REQUIREMENTS: Convert the material below into a Markdown table with two columns, Row and Line. Put each line in its own numbered row and leave out blank lines.

RECORDS SHOWN:
◇ ◇ ◇

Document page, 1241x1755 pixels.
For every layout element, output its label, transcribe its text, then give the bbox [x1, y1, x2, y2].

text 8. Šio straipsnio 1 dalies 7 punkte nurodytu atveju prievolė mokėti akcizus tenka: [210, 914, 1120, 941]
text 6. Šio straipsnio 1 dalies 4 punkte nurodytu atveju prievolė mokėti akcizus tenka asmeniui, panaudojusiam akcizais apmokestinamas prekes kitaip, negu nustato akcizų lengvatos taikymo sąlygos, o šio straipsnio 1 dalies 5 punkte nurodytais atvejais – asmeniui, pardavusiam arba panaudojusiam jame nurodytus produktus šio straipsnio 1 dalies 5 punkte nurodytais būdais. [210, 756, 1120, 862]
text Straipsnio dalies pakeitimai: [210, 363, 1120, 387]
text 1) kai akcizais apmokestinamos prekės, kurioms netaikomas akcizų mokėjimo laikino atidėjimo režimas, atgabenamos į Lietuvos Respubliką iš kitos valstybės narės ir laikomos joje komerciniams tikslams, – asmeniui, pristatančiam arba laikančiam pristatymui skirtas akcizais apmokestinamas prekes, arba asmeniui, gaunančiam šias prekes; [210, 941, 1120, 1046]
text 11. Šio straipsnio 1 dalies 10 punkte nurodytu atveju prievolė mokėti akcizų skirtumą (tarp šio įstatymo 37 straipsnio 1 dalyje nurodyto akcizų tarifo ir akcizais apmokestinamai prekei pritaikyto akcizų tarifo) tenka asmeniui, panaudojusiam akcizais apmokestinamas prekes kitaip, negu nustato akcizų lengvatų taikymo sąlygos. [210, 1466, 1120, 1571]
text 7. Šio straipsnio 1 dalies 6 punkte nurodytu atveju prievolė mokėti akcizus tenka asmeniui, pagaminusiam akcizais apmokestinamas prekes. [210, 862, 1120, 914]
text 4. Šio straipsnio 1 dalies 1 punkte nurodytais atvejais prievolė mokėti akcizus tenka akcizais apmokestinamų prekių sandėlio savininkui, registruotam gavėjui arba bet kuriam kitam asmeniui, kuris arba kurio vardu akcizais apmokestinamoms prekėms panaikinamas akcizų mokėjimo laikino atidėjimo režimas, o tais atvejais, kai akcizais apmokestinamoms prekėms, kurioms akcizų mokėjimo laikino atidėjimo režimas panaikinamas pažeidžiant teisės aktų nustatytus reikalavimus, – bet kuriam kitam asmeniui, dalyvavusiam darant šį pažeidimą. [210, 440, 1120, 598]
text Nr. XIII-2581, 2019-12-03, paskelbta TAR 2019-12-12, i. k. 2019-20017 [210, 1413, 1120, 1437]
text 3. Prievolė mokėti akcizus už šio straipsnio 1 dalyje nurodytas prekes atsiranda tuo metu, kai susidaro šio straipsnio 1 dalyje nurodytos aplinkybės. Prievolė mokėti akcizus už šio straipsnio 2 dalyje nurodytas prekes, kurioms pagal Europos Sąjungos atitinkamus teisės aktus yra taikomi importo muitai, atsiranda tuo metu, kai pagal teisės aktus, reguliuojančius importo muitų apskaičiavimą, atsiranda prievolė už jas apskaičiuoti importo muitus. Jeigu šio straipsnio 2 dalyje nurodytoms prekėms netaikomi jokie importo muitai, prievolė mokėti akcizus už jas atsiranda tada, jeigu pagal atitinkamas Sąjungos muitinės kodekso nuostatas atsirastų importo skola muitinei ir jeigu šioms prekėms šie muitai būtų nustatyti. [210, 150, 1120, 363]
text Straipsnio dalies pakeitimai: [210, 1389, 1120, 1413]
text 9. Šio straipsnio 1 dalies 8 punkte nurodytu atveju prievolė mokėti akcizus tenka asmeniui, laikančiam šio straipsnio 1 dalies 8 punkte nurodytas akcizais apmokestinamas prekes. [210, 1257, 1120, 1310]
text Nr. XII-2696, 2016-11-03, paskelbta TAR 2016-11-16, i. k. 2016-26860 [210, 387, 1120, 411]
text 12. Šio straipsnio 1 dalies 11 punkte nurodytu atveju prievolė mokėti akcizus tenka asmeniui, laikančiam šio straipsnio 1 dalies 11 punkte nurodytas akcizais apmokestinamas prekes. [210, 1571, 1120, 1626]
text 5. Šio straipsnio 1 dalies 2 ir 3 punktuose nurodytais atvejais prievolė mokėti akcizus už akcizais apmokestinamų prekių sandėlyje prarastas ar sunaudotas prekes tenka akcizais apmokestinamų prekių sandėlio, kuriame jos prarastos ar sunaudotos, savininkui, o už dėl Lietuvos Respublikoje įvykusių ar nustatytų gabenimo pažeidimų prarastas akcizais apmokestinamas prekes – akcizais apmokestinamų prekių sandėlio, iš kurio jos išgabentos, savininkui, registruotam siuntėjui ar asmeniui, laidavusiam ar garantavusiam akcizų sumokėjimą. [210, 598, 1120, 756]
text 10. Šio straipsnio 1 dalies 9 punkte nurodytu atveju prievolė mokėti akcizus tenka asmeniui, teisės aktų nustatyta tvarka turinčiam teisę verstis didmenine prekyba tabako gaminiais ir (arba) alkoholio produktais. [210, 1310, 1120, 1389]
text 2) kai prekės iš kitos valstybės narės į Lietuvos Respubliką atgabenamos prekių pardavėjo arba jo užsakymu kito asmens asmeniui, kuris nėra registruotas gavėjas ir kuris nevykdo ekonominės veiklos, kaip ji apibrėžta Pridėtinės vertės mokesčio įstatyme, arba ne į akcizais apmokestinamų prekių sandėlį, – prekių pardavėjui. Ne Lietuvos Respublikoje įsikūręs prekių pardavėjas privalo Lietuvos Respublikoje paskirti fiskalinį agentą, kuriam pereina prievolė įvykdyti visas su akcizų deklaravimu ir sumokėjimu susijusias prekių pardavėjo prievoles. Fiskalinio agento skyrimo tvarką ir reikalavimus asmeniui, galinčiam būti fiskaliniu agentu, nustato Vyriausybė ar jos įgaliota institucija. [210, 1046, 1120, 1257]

◇ ◇ ◇

RIGHT ANSWER:
| Row | Line |
|---|---|
| 1 | Document page, 1241x1755 pixels. |
| 2 | For every layout element, output its label, transcribe its text, then give the bbox [x1, y1, x2, y2]. |
| 3 | text 8. Šio straipsnio 1 dalies 7 punkte nurodytu atveju prievolė mokėti akcizus tenka: [210, 914, 1120, 941] |
| 4 | text 6. Šio straipsnio 1 dalies 4 punkte nurodytu atveju prievolė mokėti akcizus tenka asmeniui, panaudojusiam akcizais apmokestinamas prekes kitaip, negu nustato akcizų lengvatos taikymo sąlygos, o šio straipsnio 1 dalies 5 punkte nurodytais atvejais – asmeniui, pardavusiam arba panaudojusiam jame nurodytus produktus šio straipsnio 1 dalies 5 punkte nurodytais būdais. [210, 756, 1120, 862] |
| 5 | text Straipsnio dalies pakeitimai: [210, 363, 1120, 387] |
| 6 | text 1) kai akcizais apmokestinamos prekės, kurioms netaikomas akcizų mokėjimo laikino atidėjimo režimas, atgabenamos į Lietuvos Respubliką iš kitos valstybės narės ir laikomos joje komerciniams tikslams, – asmeniui, pristatančiam arba laikančiam pristatymui skirtas akcizais apmokestinamas prekes, arba asmeniui, gaunančiam šias prekes; [210, 941, 1120, 1046] |
| 7 | text 11. Šio straipsnio 1 dalies 10 punkte nurodytu atveju prievolė mokėti akcizų skirtumą (tarp šio įstatymo 37 straipsnio 1 dalyje nurodyto akcizų tarifo ir akcizais apmokestinamai prekei pritaikyto akcizų tarifo) tenka asmeniui, panaudojusiam akcizais apmokestinamas prekes kitaip, negu nustato akcizų lengvatų taikymo sąlygos. [210, 1466, 1120, 1571] |
| 8 | text 7. Šio straipsnio 1 dalies 6 punkte nurodytu atveju prievolė mokėti akcizus tenka asmeniui, pagaminusiam akcizais apmokestinamas prekes. [210, 862, 1120, 914] |
| 9 | text 4. Šio straipsnio 1 dalies 1 punkte nurodytais atvejais prievolė mokėti akcizus tenka akcizais apmokestinamų prekių sandėlio savininkui, registruotam gavėjui arba bet kuriam kitam asmeniui, kuris arba kurio vardu akcizais apmokestinamoms prekėms panaikinamas akcizų mokėjimo laikino atidėjimo režimas, o tais atvejais, kai akcizais apmokestinamoms prekėms, kurioms akcizų mokėjimo laikino atidėjimo režimas panaikinamas pažeidžiant teisės aktų nustatytus reikalavimus, – bet kuriam kitam asmeniui, dalyvavusiam darant šį pažeidimą. [210, 440, 1120, 598] |
| 10 | text Nr. XIII-2581, 2019-12-03, paskelbta TAR 2019-12-12, i. k. 2019-20017 [210, 1413, 1120, 1437] |
| 11 | text 3. Prievolė mokėti akcizus už šio straipsnio 1 dalyje nurodytas prekes atsiranda tuo metu, kai susidaro šio straipsnio 1 dalyje nurodytos aplinkybės. Prievolė mokėti akcizus už šio straipsnio 2 dalyje nurodytas prekes, kurioms pagal Europos Sąjungos atitinkamus teisės aktus yra taikomi importo muitai, atsiranda tuo metu, kai pagal teisės aktus, reguliuojančius importo muitų apskaičiavimą, atsiranda prievolė už jas apskaičiuoti importo muitus. Jeigu šio straipsnio 2 dalyje nurodytoms prekėms netaikomi jokie importo muitai, prievolė mokėti akcizus už jas atsiranda tada, jeigu pagal atitinkamas Sąjungos muitinės kodekso nuostatas atsirastų importo skola muitinei ir jeigu šioms prekėms šie muitai būtų nustatyti. [210, 150, 1120, 363] |
| 12 | text Straipsnio dalies pakeitimai: [210, 1389, 1120, 1413] |
| 13 | text 9. Šio straipsnio 1 dalies 8 punkte nurodytu atveju prievolė mokėti akcizus tenka asmeniui, laikančiam šio straipsnio 1 dalies 8 punkte nurodytas akcizais apmokestinamas prekes. [210, 1257, 1120, 1310] |
| 14 | text Nr. XII-2696, 2016-11-03, paskelbta TAR 2016-11-16, i. k. 2016-26860 [210, 387, 1120, 411] |
| 15 | text 12. Šio straipsnio 1 dalies 11 punkte nurodytu atveju prievolė mokėti akcizus tenka asmeniui, laikančiam šio straipsnio 1 dalies 11 punkte nurodytas akcizais apmokestinamas prekes. [210, 1571, 1120, 1626] |
| 16 | text 5. Šio straipsnio 1 dalies 2 ir 3 punktuose nurodytais atvejais prievolė mokėti akcizus už akcizais apmokestinamų prekių sandėlyje prarastas ar sunaudotas prekes tenka akcizais apmokestinamų prekių sandėlio, kuriame jos prarastos ar sunaudotos, savininkui, o už dėl Lietuvos Respublikoje įvykusių ar nustatytų gabenimo pažeidimų prarastas akcizais apmokestinamas prekes – akcizais apmokestinamų prekių sandėlio, iš kurio jos išgabentos, savininkui, registruotam siuntėjui ar asmeniui, laidavusiam ar garantavusiam akcizų sumokėjimą. [210, 598, 1120, 756] |
| 17 | text 10. Šio straipsnio 1 dalies 9 punkte nurodytu atveju prievolė mokėti akcizus tenka asmeniui, teisės aktų nustatyta tvarka turinčiam teisę verstis didmenine prekyba tabako gaminiais ir (arba) alkoholio produktais. [210, 1310, 1120, 1389] |
| 18 | text 2) kai prekės iš kitos valstybės narės į Lietuvos Respubliką atgabenamos prekių pardavėjo arba jo užsakymu kito asmens asmeniui, kuris nėra registruotas gavėjas ir kuris nevykdo ekonominės veiklos, kaip ji apibrėžta Pridėtinės vertės mokesčio įstatyme, arba ne į akcizais apmokestinamų prekių sandėlį, – prekių pardavėjui. Ne Lietuvos Respublikoje įsikūręs prekių pardavėjas privalo Lietuvos Respublikoje paskirti fiskalinį agentą, kuriam pereina prievolė įvykdyti visas su akcizų deklaravimu ir sumokėjimu susijusias prekių pardavėjo prievoles. Fiskalinio agento skyrimo tvarką ir reikalavimus asmeniui, galinčiam būti fiskaliniu agentu, nustato Vyriausybė ar jos įgaliota institucija. [210, 1046, 1120, 1257] |